The widespread adoption of tea as a daily beverage belies that it was initially used as medicinal in China. Black tea, oolong tea, green tea, and white tea are the most widely consumed tea worldwide, while there are many other types. Tea is prepared in teapots and served hot or cold in various cultures. Tea bags have replaced loose tea as the standard method of brewing tea in modern households. Tea is prepared by pouring boiling water over a tea bag in a mug or tea cup. Is this the greatest method for preparing or enjoying tea, or should you invest in a tea maker machine?

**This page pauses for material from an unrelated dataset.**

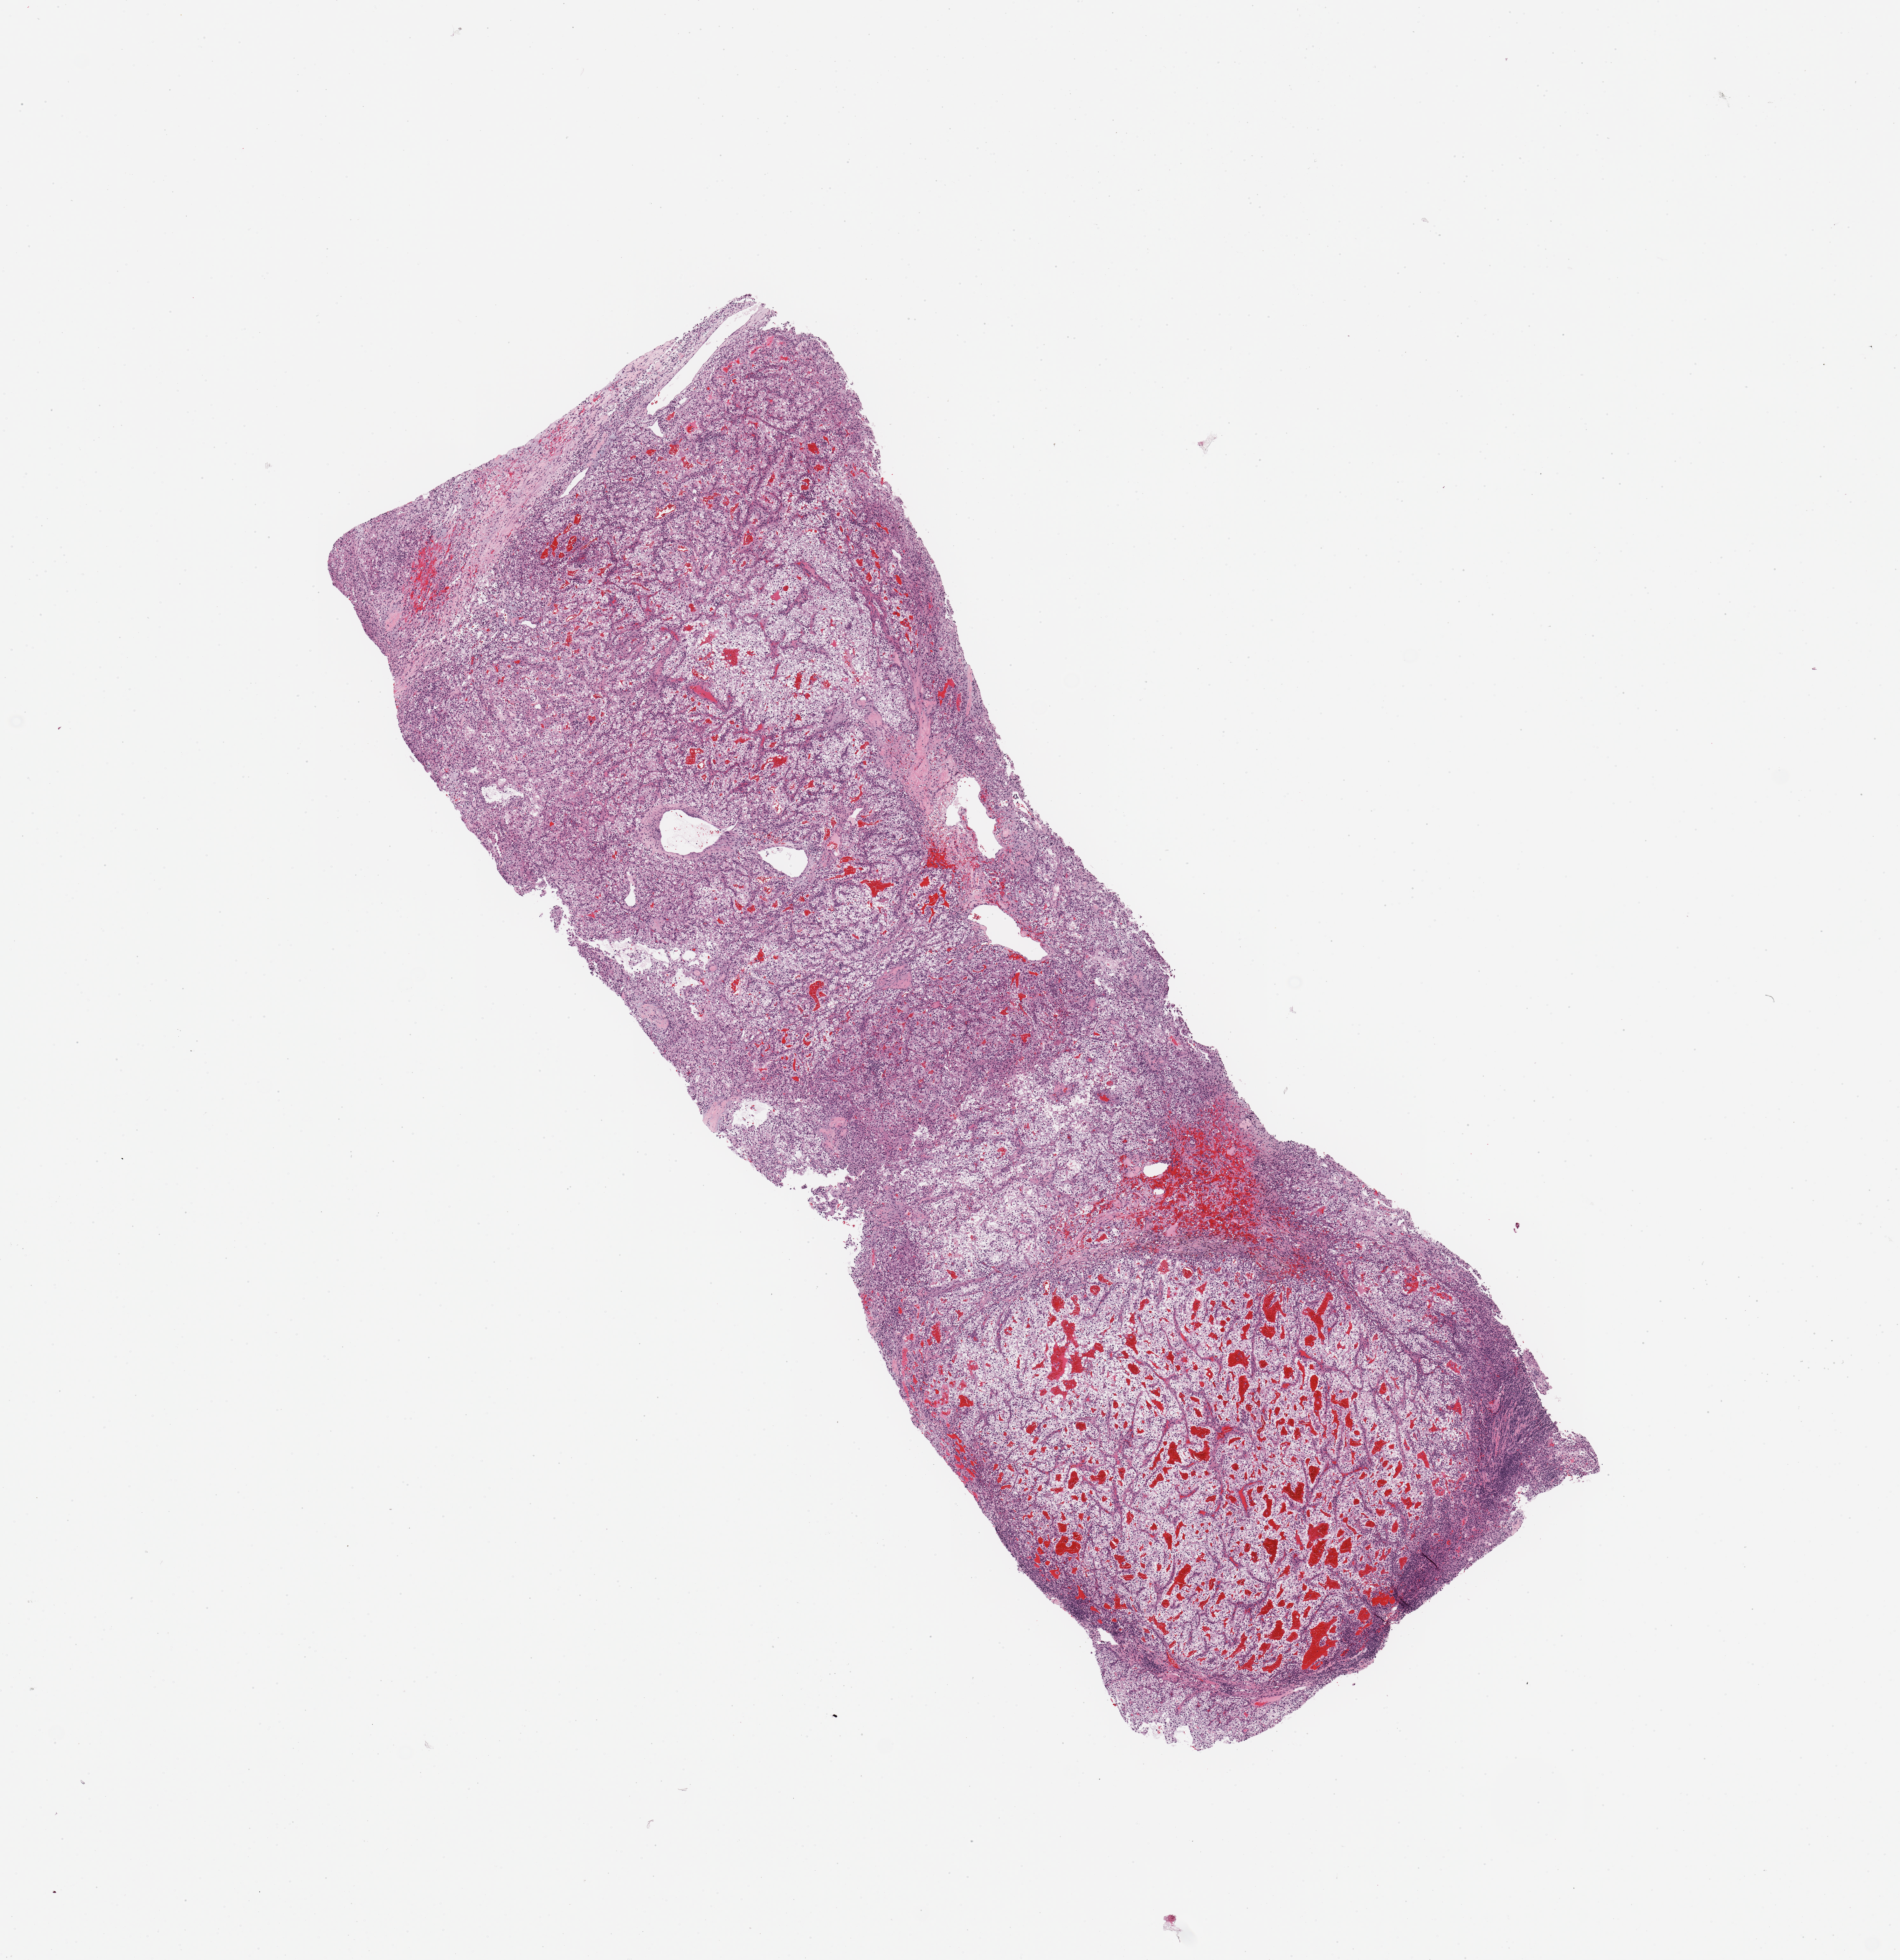
Digitized H&E tissue section (whole slide) — a low-resolution overview of the entire scanned area, about 11.8 x 12.2 mm (slide scanned at 20x); kidney, tumour tissue. Patient: male, age 62 years. Histologic grade: G4 (undifferentiated).
Histologic diagnosis: Renal cell carcinoma, NOS. AJCC pathologic stage: III.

What Exactly is a Tea Machine?
To brew and steep tea, tea leaves need to be kept in hot water, which is what tea makers are designed to do. Samovars are still used in some parts of the world, such as Russia and Turkey, to maintain steeping tea, but their modern progeny are the modern tea makers. Tea makers are typically composed of heat-resistant materials like stainless steel and silicone. Some tea makers are two-piece units consisting of an electric kettle and a separate teapot and infuser, while others are all in one.
Is a Tea Maker Worth the Investment?
Consider investing in a tea maker machine if you want to get the health benefits of drinking tea. The health advantages of tea are maximised when the leaves are steeped in hot water for the appropriate amount of time. You might be able to satiate your tea needs with tea bags, but you need to get the real deal. Tea bags only contain a small amount of tea, and the rest is dust. That means there are fewer health-promoting antioxidants in it. You may have discovered that certain tea bags also have an unpleasant aftertaste. Here’s why: the tea leaves are constrained from developing further and imparting more taste. The health benefits of tea are enhanced when the leaves are brewed in a tea maker machine. Additionally, brewed tea has a far more flavorful and delicate taste than tea bags.
What to Look For in a Tea Maker Machine?
- Look for tea maker containers that are large enough to hold the amount of tea you drink.
- Additionally, ensure optimal heating settings, meaning that the water is kept at a constant temperature rather than constantly boiling.
- The fact that it operates discreetly is also a major plus. Most tea makers make a lot of noise when they bring water to a boil and then again as they raise the temperature after the water has cooled. It could be a problem for people who are sensitive to noise.
- Furthermore, the teapot section might be made from different glass, porcelain, or metal brands. The glass alternatives allow you to see the contents of the pot. Brewing tea in a glass teapot makes for a stunning visual, but the glass gets easily damaged, and the resulting tea may be less appealing to the eye after a while. One must exercise extreme caution when using and cleaning it.
Tips on Tea Brewing Temperature and Time
If you’re having a bad day, a cup of tea can have the same effect as coffee in lifting your spirits. One of the most critical factors in preparing a good cup of tea is the time it spends on the brewer. When tea leaves are boiled for too long, they develop a bitter flavour. Some may prefer strong tea, but it may also be too much for others’ tastes. Some cultures recommend boiling green tea at 80–85°C and black tea at 95–98°C. After boiling the water, pour it over the tea and let it steep for 15 minutes. If you want the full flavour of your tea, drink it within 30 minutes of brewing.